More than 20 years after Eugene O’Neill wrote the play and more than 10 years after his death, “Hughie” has made it to an American stage.

Did O’Neill want “Hughie” performed? No one can say for certain. It was one of a batch of one-acters he planned in the early nineteen-forties, his first short pieces since those at this career’s beginnings. He destroyed the sketches for the others but left “Hughie.”

On the evidence of the production that opened last night at the Royale Theater as well as the printed text, “Hughie” is not only a short play (about an hour in length) but a small one. One would guess that the author, even if he liked what he had done, had grave doubts that it added anything to what he said with more penetration and richness of texture in “The Iceman Cometh.”

The theme of “Hughie” is one with which O’Neill wrestled again and again—the pathetic illusions men create for themselves to fill the glaring voids of their dreary lives. Here O’Neill treated it simply, directly, without ornament, and it emerges with a certain amount of pity. But essentially his play is too spare to sustain a sense of voyage and discovery. It is more like a mood piece and a character sketch than a drama.

O’Neill, of course, knew his characters—Erie Smith, the small-time Broadway hanger-on and spinner of wearily tall tales about himself; the bored night clerk and the departed and invisible Hughie, who had been the night clerk in this fleabag of a midtown New York hotel. Although “Hughie” is largely a monologue for Erie, the barrenness of Hughie’s and the current night clerk’s worlds is revealed as effectively as Erie’s.

Under José Quintero’s direction, Jason Robards does all that can be expected of him to ring the few changes available to Erie. From the moment he rolls into the lobby in the wee morning hours, we know that Erie is washed up. We scarcely need the documentation of the blue, unshaven chin, battered Panama and soled summer suit; there is a beaten look in Mr. Robards’s eyes and the camaraderie of his first words is patently put on.

Erie has been on a five-day drunk, mourning, he says, the loss of Hughie. His grief is for himself, for Hughie had been his sounding board, his flatterer, his looking glass that gave him the momentary reflection of the big shot he would have liked to be. His aim is to make this new night clerk serve him as another Hughie.

There is repetitiousness in Erie’s fraudulently gallant efforts to aggrandize himself. Mr. Robards, with Mr. Quintero’s help, conjures up swift, dark images of desolation—plucking a butt from an ashtray, leaning over suddenly to cough and spit, queasily swallowing a spoonful of food. But there is no tension in any of this.

There are moments of pathos as Mr. Robards, sitting at one side of the huge, drab lobby, and Jack Dodson as the night clerk behind his cage of a desk soliloquize of their emptiness as if isolated by a vast graveyard. Mr. Dodson hears, yet does not hear; he only wants to survive the endless night hours. Mr. Robards’s bragging and cajolery no longer hope for a target.

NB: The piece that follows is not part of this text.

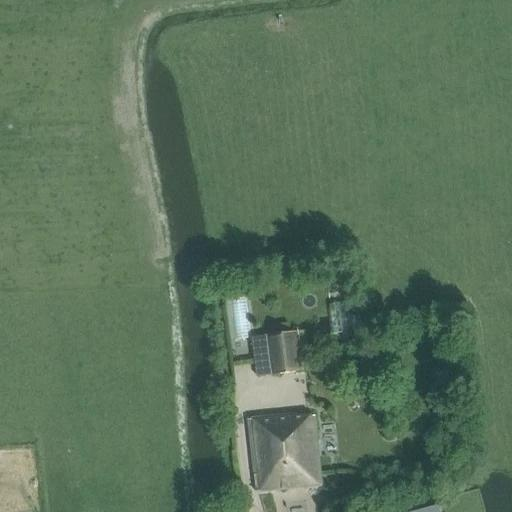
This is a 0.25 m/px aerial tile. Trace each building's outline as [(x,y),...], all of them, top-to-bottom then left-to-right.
[(327,282),(342,279),(340,269),(325,272),(327,282)] [(252,285),(237,286),(238,311),(253,310),(252,285)] [(339,301),(345,323),(356,320),(350,298),(339,301)] [(242,314),(241,329),(253,330),(254,314),(242,314)] [(302,373),(297,333),(269,337),(274,377),(302,373)] [(257,494),(323,488),(316,419),(298,420),(297,417),(250,421),(257,494)]
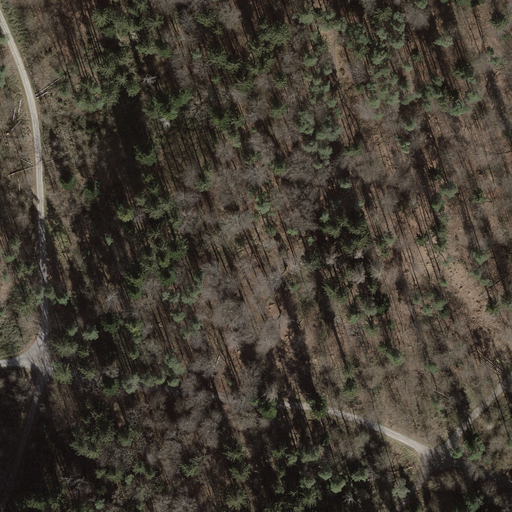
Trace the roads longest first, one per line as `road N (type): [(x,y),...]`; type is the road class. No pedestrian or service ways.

“Hughie” flares into a pale, desperate passion as Erie describes the floral horseshoe he provided for Hughie’s funeral. His cry that when he lost Hughie he lost his confidence brings a flash of dramatic urgency to the play. Mr. Robards makes this interlude poignant, and his pride and triumph at the end when the distant night clerk melts are affectingly conveyed.

But O’Neill’s final descriptive words that Erie’s “soul is purged of grief, his confidence restored” represent an author’s hope rather than a truth. For Erie’s soul, as it is revealed in “Hughie,” is preoccupied with self-pity rather than grief.

David Hays’s design of the wide, deserted spaces of the lobby makes a virtue out of what is fundamentally a hazard for a play of modest dimensions—the uncommon width of the stage. For a touch of realism there is an old-fashioned elevator shaft with a car that actually descends from the unseen upper floors. The noises of the street—the rumbling of the El, the sirens of ambulance and fire engine, the rattle of a nightstick on an iron railing—echo in the distance.

The mood of the indifferent city is suggested. So is the atmosphere of defeat in which a man struggles to cling to a transparent fantasy. But in “Hughie” O’Neill was sketching in small what he drew grandly elsewhere.